LMC confident Badger will sail in 2013

December 14, 2012

LUDINGTON — The owners of Lake Michigan Carferry are confident the historic SS Badger will be sailing next year. As the deadline for the service’s coal ash discharge exemption nears, the company continues to work with the Environmental Protection Agency to extend the deadline until an alternative form of fuel or other solution can be fitted onto the 60-year-old vessel.

Pat McCarthy, vice president of shore operations, spoke to the Ludington Rotary Club Thursday afternoon and said LMC has provided the EPA with all the information they have asked for and the company is confident it will be operating in 2013. The application will soon be entering the public comment stage.

In the meantime, the company is continuing to explore alternative fuel options. The most likely option, McCarthy said, is liquefied natural gas. Last year there was talk of compressed natural gas. That idea has been scratched for the more viable LNG, McCarthy said. “If we were to convert to LNG, the Badger would actually have a negative carbon footprint when you consider the emissions of the vehicles the Badger transports if they had to drive around the lake,” McCarthy

said.

LMC along with the Great Lakes Maritime Research Institute (which is a cooperative with the University of Wisconsin and University of Minnesota), has been studying the use of LNG in the maritime industry. LNG is already in use in the long haul trucking industry. Wisconsin has embraced the new fuel and provides fueling stations for truckers in various locations around the state.
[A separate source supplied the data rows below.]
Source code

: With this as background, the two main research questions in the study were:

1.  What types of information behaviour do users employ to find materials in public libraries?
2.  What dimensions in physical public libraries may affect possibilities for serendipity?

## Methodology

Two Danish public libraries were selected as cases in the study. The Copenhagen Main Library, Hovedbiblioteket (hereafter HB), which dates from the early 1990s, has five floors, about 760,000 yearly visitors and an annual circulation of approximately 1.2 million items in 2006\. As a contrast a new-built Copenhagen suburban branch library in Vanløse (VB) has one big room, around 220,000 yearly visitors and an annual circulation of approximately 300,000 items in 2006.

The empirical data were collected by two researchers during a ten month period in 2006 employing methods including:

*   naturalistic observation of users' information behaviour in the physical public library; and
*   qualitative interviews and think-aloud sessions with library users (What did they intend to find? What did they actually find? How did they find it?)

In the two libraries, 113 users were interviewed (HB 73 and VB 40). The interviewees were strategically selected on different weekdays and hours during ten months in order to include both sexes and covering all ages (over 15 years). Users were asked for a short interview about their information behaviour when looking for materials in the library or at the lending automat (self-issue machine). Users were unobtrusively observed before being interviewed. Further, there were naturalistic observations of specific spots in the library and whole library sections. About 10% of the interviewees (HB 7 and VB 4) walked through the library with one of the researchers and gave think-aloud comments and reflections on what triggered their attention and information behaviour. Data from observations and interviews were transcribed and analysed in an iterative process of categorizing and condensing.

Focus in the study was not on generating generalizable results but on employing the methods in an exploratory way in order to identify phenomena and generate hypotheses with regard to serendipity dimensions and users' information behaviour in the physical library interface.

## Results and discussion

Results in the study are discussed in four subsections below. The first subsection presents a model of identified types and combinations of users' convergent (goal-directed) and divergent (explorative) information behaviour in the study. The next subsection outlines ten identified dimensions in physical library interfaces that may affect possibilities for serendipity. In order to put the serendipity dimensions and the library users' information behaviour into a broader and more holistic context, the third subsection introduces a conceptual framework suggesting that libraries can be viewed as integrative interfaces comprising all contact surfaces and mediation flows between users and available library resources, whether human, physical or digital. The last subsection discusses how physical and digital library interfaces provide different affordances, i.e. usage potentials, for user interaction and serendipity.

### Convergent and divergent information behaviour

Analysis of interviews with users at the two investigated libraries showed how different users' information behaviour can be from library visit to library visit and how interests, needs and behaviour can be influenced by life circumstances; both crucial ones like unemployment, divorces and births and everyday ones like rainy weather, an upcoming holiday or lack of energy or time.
“There are some challenges for us,” McCarthy said. “LNG as a marine fuel is still in its infancy. We have to figure out how to implement this fuel source on a 60-year-old ship. ”McCarthy said it is likely that fuel tanks will be placed where coal is currently stored. Pipelines would then feed the gas into ship’s historic steam engines. McCarthy said estimates for converting the Badger to LNG are

between $7 million to 10 million.

He was asked about converting the SS Spartan, Badger’s sister ship, instead. He said just getting the Spartan’s engine back into running condition would take an estimated $17 million plus another $3 million to $5 million to upgrade the passenger areas. He also commented on a recent story published in a local newspaper about the Spartan being sold to a company in Washington state.

“No one has ever contacted us,” he said. “It would never make it. Once it hit salt water its hull would be like an Alka Seltzer tablet dissolving in water.”

McCarthy said the company proved this year the Badger is a needed mode of transportation across Lake Michigan. “We had a great year this year. Our passenger numbers were solid. We extended our season because of the wind tower traffic and we have been in discussions with GE about transporting even more wind towers in 2013.”